*** Block opens ***

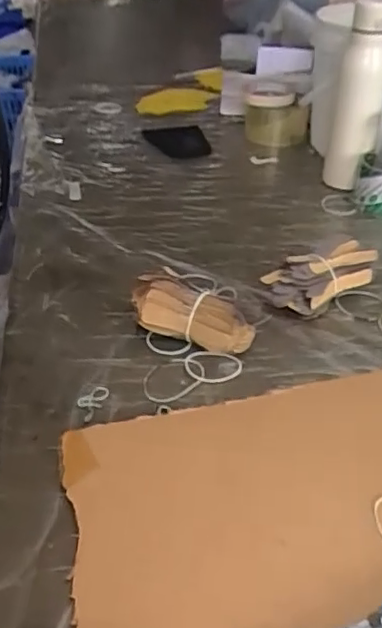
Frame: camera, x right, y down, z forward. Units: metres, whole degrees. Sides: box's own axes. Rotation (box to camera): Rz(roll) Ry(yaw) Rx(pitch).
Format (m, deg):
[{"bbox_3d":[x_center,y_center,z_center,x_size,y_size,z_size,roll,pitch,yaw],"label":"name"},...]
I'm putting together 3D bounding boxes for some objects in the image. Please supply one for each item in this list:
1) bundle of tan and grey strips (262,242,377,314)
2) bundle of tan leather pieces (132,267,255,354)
[{"bbox_3d":[0.136,-0.034,0.638,0.126,0.051,0.055,-21,41,-26],"label":"bundle of tan and grey strips"},{"bbox_3d":[0.000,0.000,0.583,0.124,0.049,0.043,24,41,9],"label":"bundle of tan leather pieces"}]

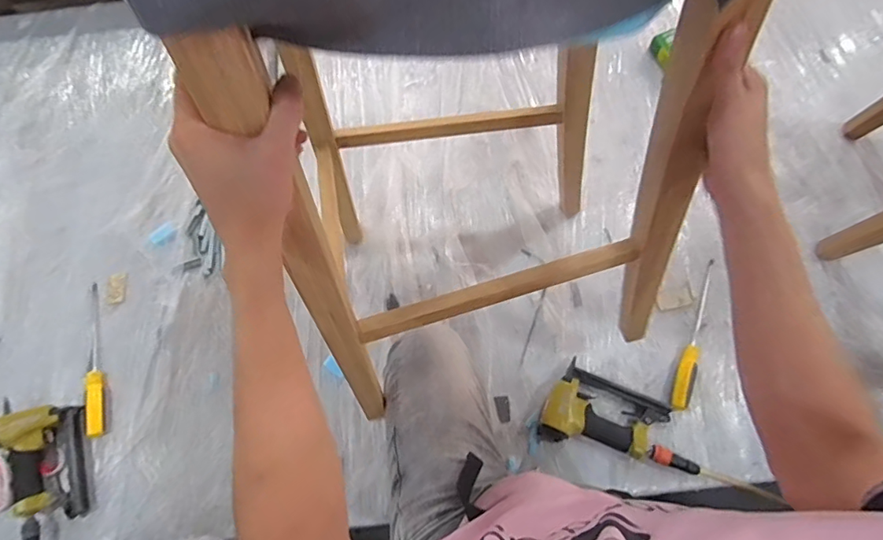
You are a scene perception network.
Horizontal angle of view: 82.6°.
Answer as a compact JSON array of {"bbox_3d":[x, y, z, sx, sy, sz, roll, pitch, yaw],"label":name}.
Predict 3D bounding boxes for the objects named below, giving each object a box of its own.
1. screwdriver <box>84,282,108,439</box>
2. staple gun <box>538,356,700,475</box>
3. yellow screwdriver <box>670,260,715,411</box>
[{"bbox_3d":[-0.642,0.159,0.924,0.033,0.028,0.291,-18,71,-4],"label":"screwdriver"},{"bbox_3d":[0.290,0.241,0.843,0.232,0.039,0.134,14,72,7],"label":"staple gun"},{"bbox_3d":[0.457,0.111,0.894,0.035,0.029,0.283,21,73,9],"label":"yellow screwdriver"}]

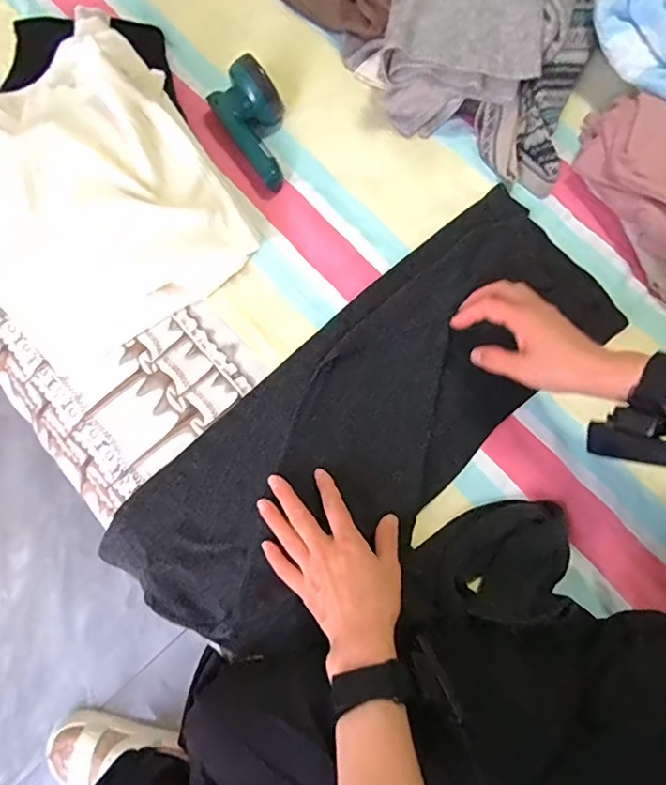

*** Block closes ***

Task objective: Search the records above for the string "objects" and copy each line that holds it.

The completed task:
I'm putting together 3D bounding boxes for some objects in the image. Please supply one for each item in this list:
Predict 3D bounding boxes for the objects named below, giving each object a box of its own.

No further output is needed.